Advances in Stellar Astrophysics from Laboratory Spectroscopy

Abstract: Investigation of astrophysical plasmas, such as stellar atmospheres, require both knowledge of atomic structure and data. We present laboratory instruments, techniques and tools for acquisition of the data required to derive important atomic parameters such as, wavelengths, oscillator strengths and line profiles. In this thesis new atomic data for advancement of stellar atmosphere analysis are presented for the elements iridium, osmium, praseodymium and uranium. These measurements were recorded with the Fourier Transform spectrometer (FTS) in Lund.

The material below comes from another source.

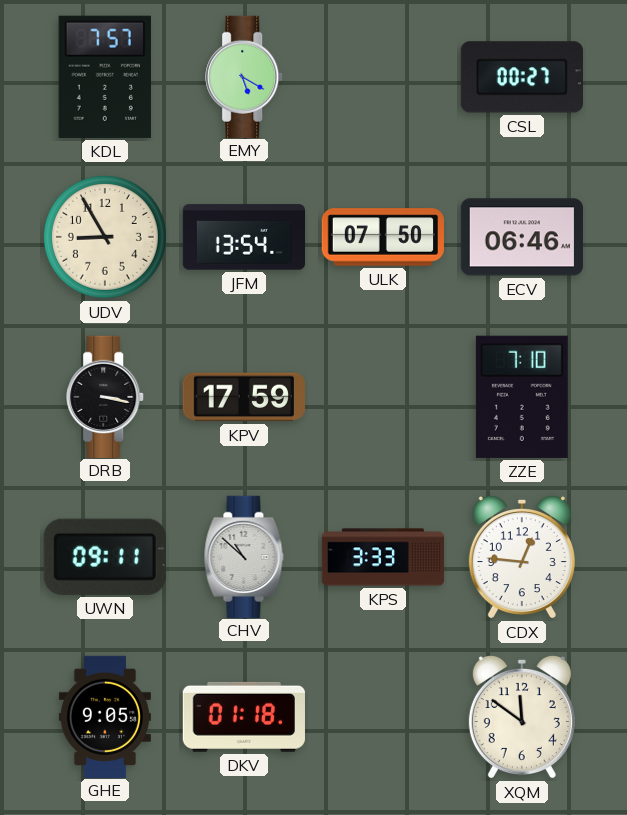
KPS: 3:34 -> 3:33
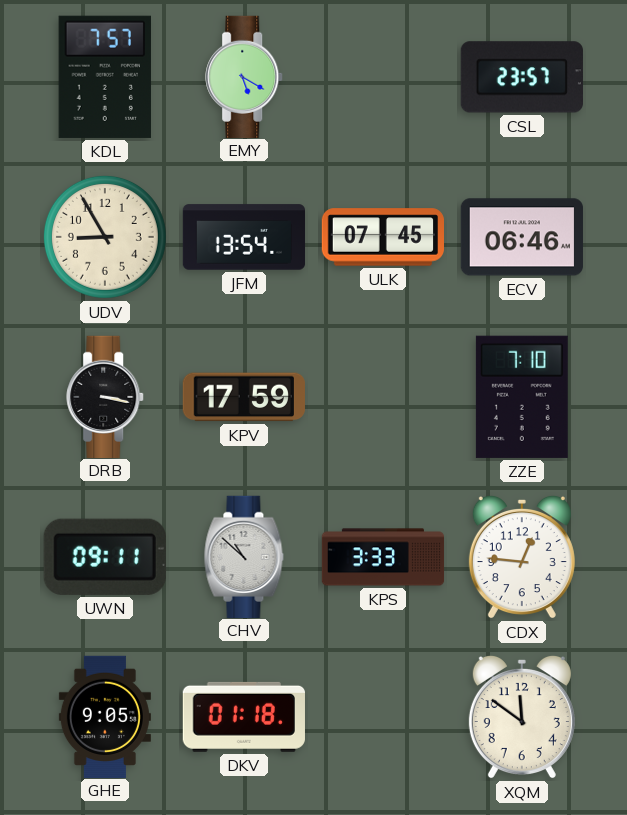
CSL: 00:27 -> 23:57
ULK: 07:50 -> 07:45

Utilizing the high resolving power of the FTS we have derived magnetic hyperfine structure constants, A-values, for the singly-ionized species of praseodymium. Combining A with f-values, generating a hyperfine line profile, we have investigated the solar photospheric abundance of praseodymium by means of a synthetic spectrum technique. We conclude the abundance value to be significantly lower than the current canonical value. We investigate the possibility of using Os I and Ir I as the stable reference elements for age determination of the halo-star CS 31082-001 by use of cosmochrometers. Presentation and usage of new oscillator strengths solve the apparent over abundance of osmium compared with iridium and conclude that they originate from the same r-process nucleosynthesis. Observations in the ultraviolet region by Hubble Space Telescope (HST) and Far Ultraviolet Spectroscopic Explorer (FUSE) have shown increased need for production of atomic data. We present atmospheric analyses for the stars Chi Lupi and 17 Comae A regarding elemental abundances in the UV region. The onset of the heavy 5d element peak for Chi Lupi is defined with the presented new f-values for Os II and Ir II. The nature of the advancement, common for each project, is the inclusion of newer and improved atomic data to meet the demands from astronomical observations. Interpretation of stellar spectra, based upon these inclusions, advance our understanding and put constraints on our models of stellar atmospheres.